A helpful representation is the adjacency matrix. Two graphs are isomorphic if one adjacency matrix can be converted into the other by simultaneously permuting rows and columns in the same way. This is a powerful algebraic method for testing graph isomorphism.

Working / Process

1. Check basic graph properties

• Compare the number of vertices, number of edges, degree sequences, and connected components.
• If any of these differ, the graphs are not isomorphic.
• This step quickly eliminates many impossible cases.

2. Find a vertex correspondence

• Look for vertices with unique properties such as highest degree, lowest degree, or special positions in cycles.
• Match these vertices first because they reduce ambiguity.
• Continue matching neighboring vertices carefully.

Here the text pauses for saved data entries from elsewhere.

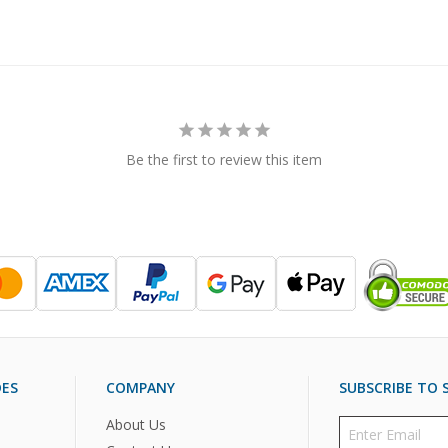
Be the first to review this item
DES
COMPANY
SUBSCRIBE TO S
About Us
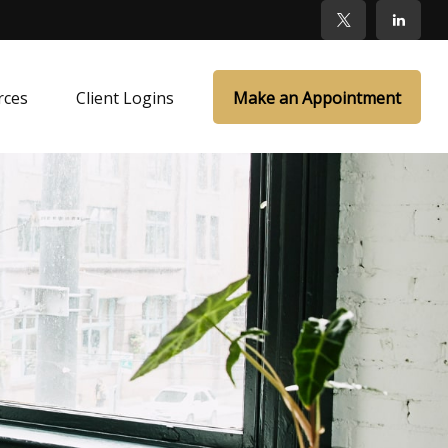
rces
Client Logins
Make an Appointment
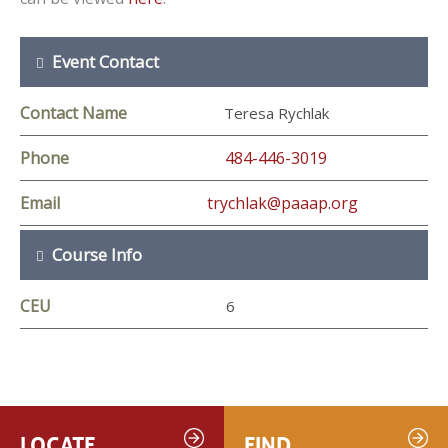
Event Contact
Contact Name
Teresa Rychlak
Phone
484-446-3019
Email
trychlak@paaap.org
Course Info
CEU
6
LOCATE
FIND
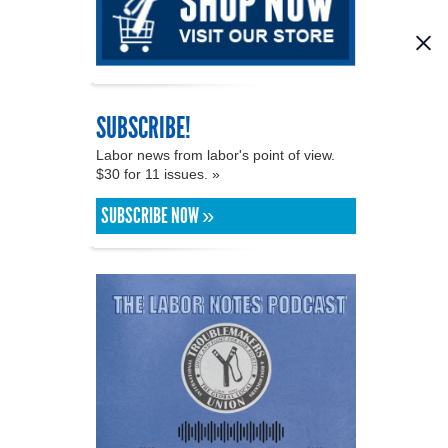
SUBSCRIBE!
Labor news from labor's point of view.
$30 for 11 issues. »
SUBSCRIBE NOW »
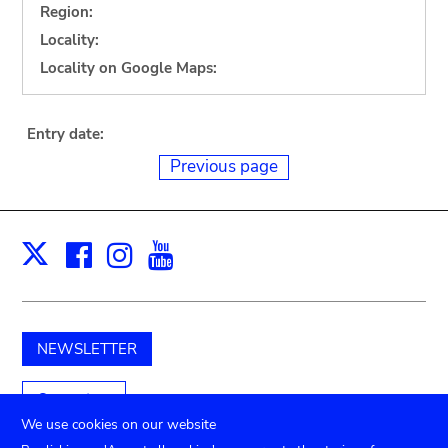
Region:
Locality:
Locality on Google Maps:
Entry date:
Previous page
Facebook
Instagram
Youtube
Print
X
NEWSLETTER
Support us
We use cookies on our website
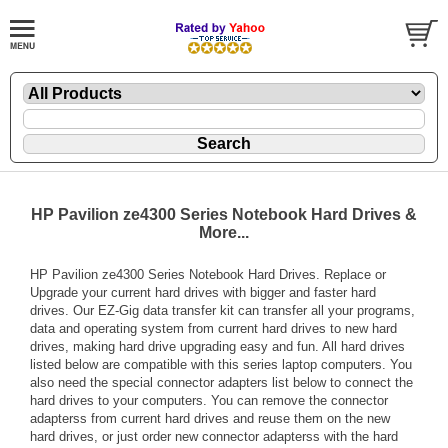
HP Pavilion ze4300 Series Notebook Hard Drives &
More...
HP Pavilion ze4300 Series Notebook Hard Drives. Replace or
Upgrade your current hard drives with bigger and faster hard
drives. Our EZ-Gig data transfer kit can transfer all your programs,
data and operating system from current hard drives to new hard
drives, making hard drive upgrading easy and fun. All hard drives
listed below are compatible with this series laptop computers. You
also need the special connector adapters list below to connect the
hard drives to your computers. You can remove the connector
adapterss from current hard drives and reuse them on the new
hard drives, or just order new connector adapterss with the hard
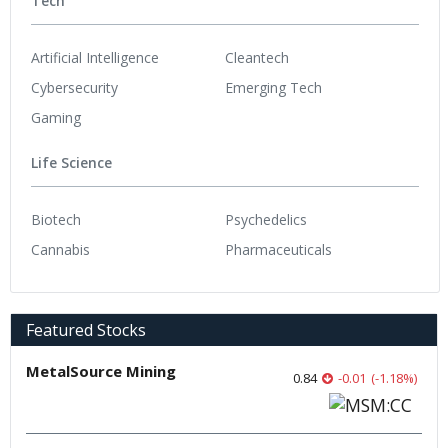
Tech
Artificial Intelligence
Cleantech
Cybersecurity
Emerging Tech
Gaming
Life Science
Biotech
Psychedelics
Cannabis
Pharmaceuticals
Featured Stocks
MetalSource Mining
0.84
-0.01
(
-1.18
%
)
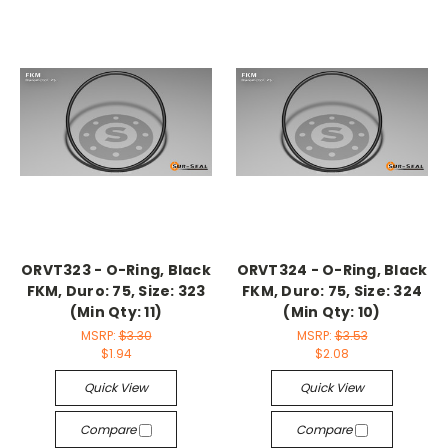
ORVT323 - O-Ring, Black
ORVT324 - O-Ring, Black
FKM, Duro: 75, Size: 323
FKM, Duro: 75, Size: 324
(Min Qty: 11)
(Min Qty: 10)
MSRP:
$3.30
MSRP:
$3.53
$1.94
$2.08
Quick View
Quick View
Compare
Compare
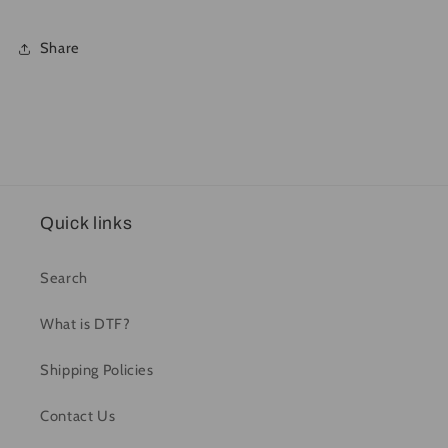
Share
Quick links
Search
What is DTF?
Shipping Policies
Contact Us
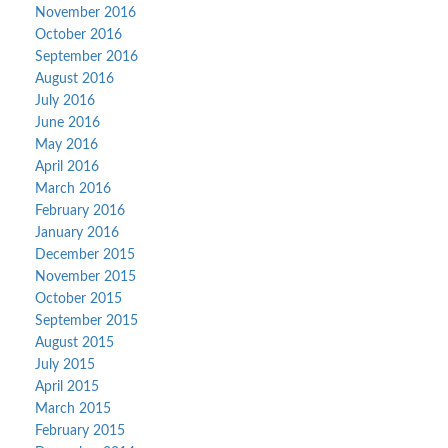
November 2016
October 2016
September 2016
August 2016
July 2016
June 2016
May 2016
April 2016
March 2016
February 2016
January 2016
December 2015
November 2015
October 2015
September 2015
August 2015
July 2015
April 2015
March 2015
February 2015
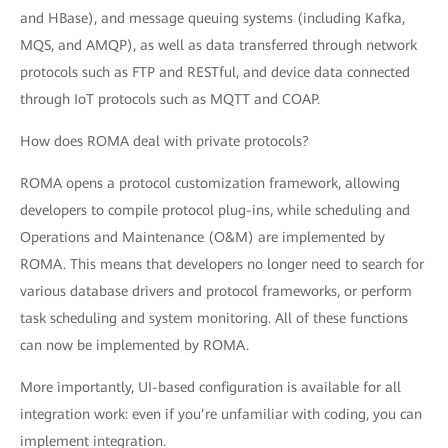
and HBase), and message queuing systems (including Kafka,
MQS, and AMQP), as well as data transferred through network
protocols such as FTP and RESTful, and device data connected
through IoT protocols such as MQTT and COAP.
How does ROMA deal with private protocols?
ROMA opens a protocol customization framework, allowing
developers to compile protocol plug-ins, while scheduling and
Operations and Maintenance (O&M) are implemented by
ROMA. This means that developers no longer need to search for
various database drivers and protocol frameworks, or perform
task scheduling and system monitoring. All of these functions
can now be implemented by ROMA.
More importantly, UI-based configuration is available for all
integration work: even if you’re unfamiliar with coding, you can
implement integration.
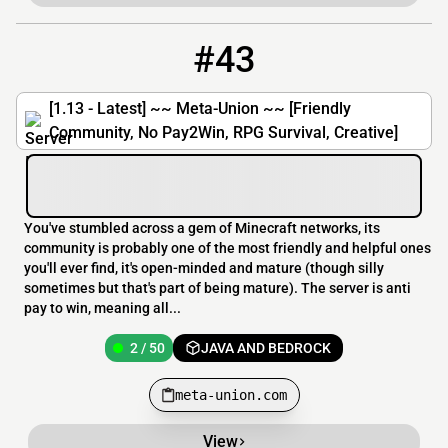
#43
43
2 / 50
meta-union.com
[1.13 - Latest] ~~ Meta-Union ~~ [Friendly
Community, No Pay2Win, RPG Survival, Creative]
You've stumbled across a gem of Minecraft networks, its
community is probably one of the most friendly and helpful ones
you'll ever find, it's open-minded and mature (though silly
sometimes but that's part of being mature). The server is anti
pay to win, meaning all...
2 / 50
JAVA AND BEDROCK
meta-union.com
View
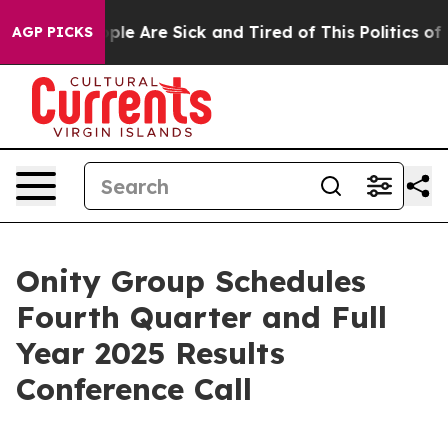
 Win: “People Are Sick and Tired of This Politics of Ha
AGP PICKS
Onity Group Schedules
Fourth Quarter and Full
Year 2025 Results
Conference Call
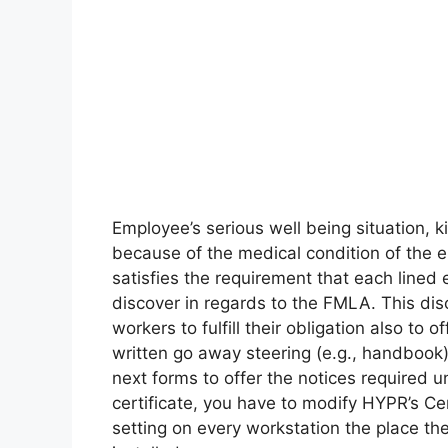
Employee’s serious well being situation,
because of the medical condition of the 
satisfies the requirement that each line
discover in regards to the FMLA. This dis
workers to fulfill their obligation also t
written go away steering (e.g., handbook)
next forms to offer the notices required
certificate, you have to modify HYPR’s Cer
setting on every workstation the place th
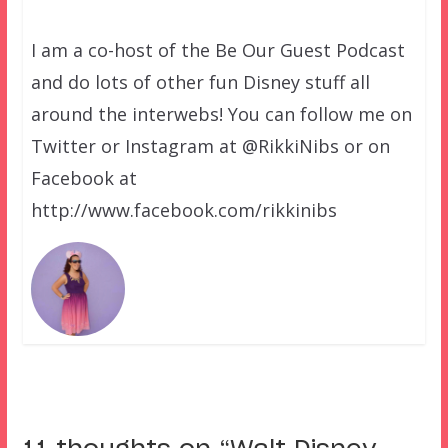
I am a co-host of the Be Our Guest Podcast
and do lots of other fun Disney stuff all
around the interwebs! You can follow me on
Twitter or Instagram at @RikkiNibs or on
Facebook at
http://www.facebook.com/rikkinibs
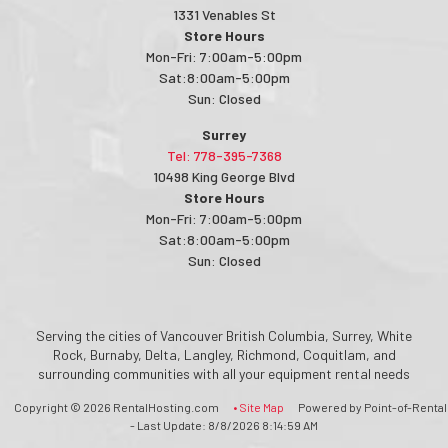
1331 Venables St
Store Hours
Mon-Fri: 7:00am-5:00pm
Sat:8:00am-5:00pm
Sun: Closed
Surrey
Tel: 778-395-7368
10498 King George Blvd
Store Hours
Mon-Fri: 7:00am-5:00pm
Sat:8:00am-5:00pm
Sun: Closed
Serving the cities of Vancouver British Columbia, Surrey, White
Rock, Burnaby, Delta, Langley, Richmond, Coquitlam, and
surrounding communities with all your equipment rental needs
Copyright © 2026 RentalHosting.com
• Site Map
Powered by Point-of-Rental
- Last Update: 8/8/2026 8:14:59 AM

3. Verify adjacency preservation

• For every edge in the first graph, check that the corresponding pair of mapped vertices is also an edge in the second graph.
• Also ensure that non-adjacent vertices remain non-adjacent.
• If every connection matches perfectly, the graphs are isomorphic.

Example process:

Graph $G_1$: triangle with a pendant vertex attached to one corner
Graph $G_2$: same structure but drawn differently

• Both have 4 vertices and 4 edges.
• Both have degree sequence $3, 2, 2, 1$.
• The vertex of degree 3 in $G_1$ must match the vertex of degree 3 in $G_2$.
• The pendant vertex of degree 1 must match the pendant vertex of degree 1.
• After mapping the remaining vertices, all edges correspond correctly.
• Therefore, the graphs are isomorphic.

Advantages / Applications

Graph comparison and classification

• Isomorphism helps determine whether two graphs represent the same structure, which is essential in studying mathematical networks and classifying graph families.

Computer science and data structures

• It is used in network analysis, compiler design, database searching, pattern recognition, and automorphism detection in algorithms.

Chemistry and biology

• Isomorphic graph ideas are used to compare molecular structures, where atoms are vertices and bonds are edges, helping identify whether two compounds have the same connectivity.

ASCII diagram for a simple isomorphic pair:

Graph 1:

A---B
|   |
D---C

Graph 2:

1---2
|   |
4---3

These two graphs are isomorphic because both are 4-cycles. A possible correspondence is:

• A ↔ 1
• B ↔ 2
• C ↔ 3
• D ↔ 4

This concept is also useful in:

• finding duplicate network structures,
• studying symmetry in graphs,
• solving puzzle problems in discrete mathematics,
• analyzing social and transportation networks.

Summary

• Isomorphic graphs have the same structure even if they are drawn differently or have different labels.
• A valid isomorphism is a one-to-one correspondence between vertices that preserves adjacency.
• Checking vertices, edges, degree sequence, and neighborhood structure helps determine whether two graphs are isomorphic.
• Important terms to remember: graph isomorphism, adjacency preservation, degree sequence, vertex mapping, and graph structure.